Отправился в Академию художеств взглянуть на новую выставку. И – удивительное совпадение! – обнаружил там портрет Панина. Хорошо его запомнил. А потом, купив бумагу и мягкий карандаш, отправился на Фонтанку. (Он напоминал человека, который отрезал фалды с тем, чтобы залатать локти.)
И опять удача – возле него остановился богатый экипаж, из которого выходил ладный, прямой человек в парадном мундире. Он? Он, Панин… На второй, на третий день все повторилось – вечерами вельможа прогуливался. Миша наблюдал и делал зарисовки. Листы – заготовки для портрета, Панин у него будет строгим чиновником, важным начальником…
Он еще раз вернулся к портрету Эммы, закончил его и показал Левицкому.
– Гляди-ка, братец, – глухо заключил художник, – глаза-то у тебя не на одном уровне… А руки? Будто мертвые… Но зато уши – уши получились.
Потом вгляделся в лицо и ахнул:
– Уж не Эмма ли это Карловна? С немцем живет… Батюшки мои, да где же ты ее взял?
– Я там живу.
– Остерегись! Ой, остерегись, голубчик! У них там целая лавочка. Студентов из Академии переманивают, дают заказы, платят копейки, ловчат так, что не приведи господи!
– Да я уж скоро оттуда уеду… А вы мне только скажите: могу ли я живописать?
– Талант у тебя есть… кой-какой… Рисуй поболе, краски учись смешивать, чтобы нужный тон получался… Главное – терпение, учение и труд.
Мишель и Андрэ
Шли последние дни пребывания Михаила в Петербурге.
Портрет Панина он все же сделал. В Академии на него произвел впечатление портрет Строганова, нарисованный художником Варнеком. Лицо значительное. Кто он такой? Фамилию Строгановых он слыхал, о них толковали и два «черных капюшона».
Выглянул в окно и увидел важный экипаж: белые лошади и золоченая карета, на вельможе бархатный камзол, у шеи сверкающая звезда с ладонь, и с вежливым любопытством оглядывается кругом.

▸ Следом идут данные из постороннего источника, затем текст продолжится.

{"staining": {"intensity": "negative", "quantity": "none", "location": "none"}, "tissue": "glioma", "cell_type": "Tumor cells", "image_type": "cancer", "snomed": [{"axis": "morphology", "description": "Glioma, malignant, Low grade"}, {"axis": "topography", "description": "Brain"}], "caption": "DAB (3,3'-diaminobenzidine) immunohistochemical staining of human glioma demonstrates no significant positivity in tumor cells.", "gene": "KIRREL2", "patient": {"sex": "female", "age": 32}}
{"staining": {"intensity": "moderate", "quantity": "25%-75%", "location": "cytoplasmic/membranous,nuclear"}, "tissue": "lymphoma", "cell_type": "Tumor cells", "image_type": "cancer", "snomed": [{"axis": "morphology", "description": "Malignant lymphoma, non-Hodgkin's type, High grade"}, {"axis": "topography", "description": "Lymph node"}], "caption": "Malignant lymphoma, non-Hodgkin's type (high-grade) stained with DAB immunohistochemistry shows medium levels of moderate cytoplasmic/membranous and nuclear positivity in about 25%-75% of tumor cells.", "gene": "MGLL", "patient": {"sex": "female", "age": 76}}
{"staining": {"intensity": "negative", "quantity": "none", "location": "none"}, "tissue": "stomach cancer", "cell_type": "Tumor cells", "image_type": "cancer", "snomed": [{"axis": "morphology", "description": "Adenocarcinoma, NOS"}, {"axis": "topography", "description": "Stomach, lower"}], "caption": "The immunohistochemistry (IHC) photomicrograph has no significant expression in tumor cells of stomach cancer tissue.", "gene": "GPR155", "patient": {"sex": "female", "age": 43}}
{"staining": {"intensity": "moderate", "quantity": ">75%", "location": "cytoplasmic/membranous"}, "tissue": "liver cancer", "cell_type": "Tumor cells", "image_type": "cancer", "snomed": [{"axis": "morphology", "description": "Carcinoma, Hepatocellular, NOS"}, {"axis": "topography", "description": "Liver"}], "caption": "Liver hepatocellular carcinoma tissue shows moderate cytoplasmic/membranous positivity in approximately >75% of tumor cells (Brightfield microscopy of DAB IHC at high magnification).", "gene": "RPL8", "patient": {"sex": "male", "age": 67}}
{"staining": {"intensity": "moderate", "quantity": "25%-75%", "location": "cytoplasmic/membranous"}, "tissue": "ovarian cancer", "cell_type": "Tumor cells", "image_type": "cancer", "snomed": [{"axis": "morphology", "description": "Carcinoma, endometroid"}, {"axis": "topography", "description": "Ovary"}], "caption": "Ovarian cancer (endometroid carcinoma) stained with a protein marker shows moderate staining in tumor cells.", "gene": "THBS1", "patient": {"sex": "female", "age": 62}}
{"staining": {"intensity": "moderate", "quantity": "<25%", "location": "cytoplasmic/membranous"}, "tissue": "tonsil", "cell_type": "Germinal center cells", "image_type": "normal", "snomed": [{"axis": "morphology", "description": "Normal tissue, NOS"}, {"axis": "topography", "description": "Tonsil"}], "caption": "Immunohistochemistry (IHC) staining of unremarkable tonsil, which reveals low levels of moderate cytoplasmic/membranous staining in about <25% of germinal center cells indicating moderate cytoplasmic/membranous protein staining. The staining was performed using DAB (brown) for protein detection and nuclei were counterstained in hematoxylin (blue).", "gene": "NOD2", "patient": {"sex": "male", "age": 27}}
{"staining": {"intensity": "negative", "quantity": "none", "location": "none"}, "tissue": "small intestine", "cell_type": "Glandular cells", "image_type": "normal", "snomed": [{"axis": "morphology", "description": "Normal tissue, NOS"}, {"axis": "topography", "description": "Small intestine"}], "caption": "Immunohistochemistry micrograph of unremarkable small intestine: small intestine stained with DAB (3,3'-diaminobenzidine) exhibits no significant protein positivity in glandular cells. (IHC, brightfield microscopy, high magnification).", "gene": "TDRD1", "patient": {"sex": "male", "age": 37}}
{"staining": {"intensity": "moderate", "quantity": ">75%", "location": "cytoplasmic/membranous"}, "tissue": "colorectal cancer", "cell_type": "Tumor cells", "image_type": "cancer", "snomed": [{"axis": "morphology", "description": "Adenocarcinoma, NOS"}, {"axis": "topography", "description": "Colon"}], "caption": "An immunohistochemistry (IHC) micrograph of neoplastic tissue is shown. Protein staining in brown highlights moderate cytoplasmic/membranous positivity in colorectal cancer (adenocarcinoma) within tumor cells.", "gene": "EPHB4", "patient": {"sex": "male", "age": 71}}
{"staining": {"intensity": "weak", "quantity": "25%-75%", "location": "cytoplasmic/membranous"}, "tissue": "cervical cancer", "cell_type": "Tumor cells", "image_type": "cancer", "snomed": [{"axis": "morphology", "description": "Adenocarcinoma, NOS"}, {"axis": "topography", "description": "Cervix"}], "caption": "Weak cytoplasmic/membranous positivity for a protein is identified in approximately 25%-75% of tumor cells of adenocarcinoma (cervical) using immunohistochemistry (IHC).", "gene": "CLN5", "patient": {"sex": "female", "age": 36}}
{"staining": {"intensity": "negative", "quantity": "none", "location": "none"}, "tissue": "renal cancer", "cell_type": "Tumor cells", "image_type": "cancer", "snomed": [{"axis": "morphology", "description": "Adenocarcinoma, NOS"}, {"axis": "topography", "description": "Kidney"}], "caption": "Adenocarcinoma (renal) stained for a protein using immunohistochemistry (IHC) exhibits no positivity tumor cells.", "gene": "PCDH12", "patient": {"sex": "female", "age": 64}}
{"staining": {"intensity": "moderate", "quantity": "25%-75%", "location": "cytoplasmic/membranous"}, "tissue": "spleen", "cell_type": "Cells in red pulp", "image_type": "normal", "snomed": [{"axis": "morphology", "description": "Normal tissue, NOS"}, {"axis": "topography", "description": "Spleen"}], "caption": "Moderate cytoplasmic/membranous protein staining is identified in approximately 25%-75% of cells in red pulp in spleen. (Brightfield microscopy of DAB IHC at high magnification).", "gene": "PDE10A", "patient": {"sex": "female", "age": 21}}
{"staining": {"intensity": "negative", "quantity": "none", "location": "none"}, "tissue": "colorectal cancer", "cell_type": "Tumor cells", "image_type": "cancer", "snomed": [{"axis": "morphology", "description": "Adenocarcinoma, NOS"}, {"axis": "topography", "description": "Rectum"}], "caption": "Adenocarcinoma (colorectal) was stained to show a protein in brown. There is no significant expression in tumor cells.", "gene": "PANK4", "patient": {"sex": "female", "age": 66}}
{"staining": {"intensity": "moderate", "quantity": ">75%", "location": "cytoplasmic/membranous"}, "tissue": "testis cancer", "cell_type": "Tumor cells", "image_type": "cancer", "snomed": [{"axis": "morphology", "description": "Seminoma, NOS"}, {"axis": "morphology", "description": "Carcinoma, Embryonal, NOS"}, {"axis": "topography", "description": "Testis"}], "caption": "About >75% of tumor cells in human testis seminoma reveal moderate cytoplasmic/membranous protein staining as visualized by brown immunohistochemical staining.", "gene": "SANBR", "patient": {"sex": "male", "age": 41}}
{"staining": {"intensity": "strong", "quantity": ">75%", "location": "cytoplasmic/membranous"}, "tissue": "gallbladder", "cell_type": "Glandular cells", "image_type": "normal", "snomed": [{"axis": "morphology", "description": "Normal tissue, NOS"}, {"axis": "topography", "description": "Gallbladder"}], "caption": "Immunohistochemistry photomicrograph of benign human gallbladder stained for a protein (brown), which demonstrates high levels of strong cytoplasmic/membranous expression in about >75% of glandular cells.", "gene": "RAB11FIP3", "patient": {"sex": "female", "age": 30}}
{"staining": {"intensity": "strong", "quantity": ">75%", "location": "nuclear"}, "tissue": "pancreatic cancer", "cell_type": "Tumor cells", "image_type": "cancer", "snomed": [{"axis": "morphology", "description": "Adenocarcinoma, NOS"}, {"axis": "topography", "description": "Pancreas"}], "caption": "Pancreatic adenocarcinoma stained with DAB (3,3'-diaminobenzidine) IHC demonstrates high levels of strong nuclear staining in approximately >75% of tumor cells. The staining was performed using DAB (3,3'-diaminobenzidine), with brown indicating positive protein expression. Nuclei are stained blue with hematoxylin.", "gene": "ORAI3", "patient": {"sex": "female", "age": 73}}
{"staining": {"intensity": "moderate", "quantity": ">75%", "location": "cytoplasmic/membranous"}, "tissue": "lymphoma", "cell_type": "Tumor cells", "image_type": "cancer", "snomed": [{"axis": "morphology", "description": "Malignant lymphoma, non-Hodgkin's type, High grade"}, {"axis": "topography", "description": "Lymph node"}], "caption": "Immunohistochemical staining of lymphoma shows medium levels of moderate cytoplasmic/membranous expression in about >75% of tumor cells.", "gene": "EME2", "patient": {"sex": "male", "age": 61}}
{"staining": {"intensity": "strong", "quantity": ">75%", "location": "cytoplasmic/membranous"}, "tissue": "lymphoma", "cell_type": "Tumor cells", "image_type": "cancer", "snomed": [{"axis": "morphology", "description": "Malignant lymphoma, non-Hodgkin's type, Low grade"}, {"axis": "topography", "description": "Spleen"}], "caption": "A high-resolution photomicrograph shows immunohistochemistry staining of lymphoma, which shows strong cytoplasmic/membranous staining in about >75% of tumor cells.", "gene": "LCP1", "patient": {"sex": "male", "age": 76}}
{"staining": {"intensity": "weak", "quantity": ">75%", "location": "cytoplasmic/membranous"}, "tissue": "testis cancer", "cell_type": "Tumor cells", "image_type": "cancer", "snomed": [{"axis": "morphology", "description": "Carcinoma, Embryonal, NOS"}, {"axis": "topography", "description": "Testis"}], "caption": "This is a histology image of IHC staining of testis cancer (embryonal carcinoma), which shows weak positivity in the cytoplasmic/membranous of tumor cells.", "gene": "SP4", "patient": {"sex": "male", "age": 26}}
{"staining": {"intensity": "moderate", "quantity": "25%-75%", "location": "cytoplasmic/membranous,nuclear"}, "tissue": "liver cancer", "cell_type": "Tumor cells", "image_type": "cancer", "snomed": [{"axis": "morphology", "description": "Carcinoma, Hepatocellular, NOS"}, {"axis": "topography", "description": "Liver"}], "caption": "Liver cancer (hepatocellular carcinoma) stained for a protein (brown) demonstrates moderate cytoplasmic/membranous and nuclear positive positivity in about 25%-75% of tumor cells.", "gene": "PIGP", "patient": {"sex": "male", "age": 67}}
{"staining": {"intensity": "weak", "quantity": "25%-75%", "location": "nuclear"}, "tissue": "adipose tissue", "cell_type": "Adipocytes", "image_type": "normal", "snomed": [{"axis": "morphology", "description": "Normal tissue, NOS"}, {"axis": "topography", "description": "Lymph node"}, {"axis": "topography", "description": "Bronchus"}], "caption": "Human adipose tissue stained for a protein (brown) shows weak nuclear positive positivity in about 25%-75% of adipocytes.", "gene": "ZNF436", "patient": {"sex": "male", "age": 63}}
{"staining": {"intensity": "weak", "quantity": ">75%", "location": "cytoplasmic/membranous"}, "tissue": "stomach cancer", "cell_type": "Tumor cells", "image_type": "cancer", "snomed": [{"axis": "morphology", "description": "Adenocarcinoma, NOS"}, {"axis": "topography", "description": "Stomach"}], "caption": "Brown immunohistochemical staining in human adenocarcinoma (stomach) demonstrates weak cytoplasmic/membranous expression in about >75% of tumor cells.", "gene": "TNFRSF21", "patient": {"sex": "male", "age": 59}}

– Кто это? – спросил Эмму.
– Не знаешь? То ж Строганов, граф. Президент Академии художеств, чуть не всякий день бывает в Зимнем дворце у императрицы.
Эмма, выглянув в окно, помахала кому-то рукой. Никак форейтору, что на запятках у Строганова? Тот, похоже, скосил глаза в ее сторону, – а что если он тот самый «черный капюшон» номер два? Михаил хотел запомнить лицо, однако форейтор отвернулся, и были видны лишь длинный нос и тараканьи усы.
– Эмма, чаю, быстро чаю! – окликнул он хозяйку. – Я иду в Академию художеств.
Что он там хотел? Не следить же за Строгановым? Говорят, он опекает какого-то Андрея безродного. Но быстрее, быстрее! Заглянуть бы, подглядеть, как рисуют да ваяют студенты…
С трудом открыл дубовую дверь: лестница, беломраморный вестибюль, скульптуры… На дверях золоченые надписи: «Живопись», «Архитектура», «Скульптура»… Швейцар пропустил его.
Перед Михаилом предстал человек лет двадцати с небольшим, высокий, взгляд смелый, волосы светлые, кудрявые. С Миши сразу слетела вся робость, его охватило радостное чувство.
– Вы занимаетесь в Академии? – спросил он.
– Отчего робеете? Художник – или как? Любопытствуете? Милости просим! – И тот распахнул дверь в класс.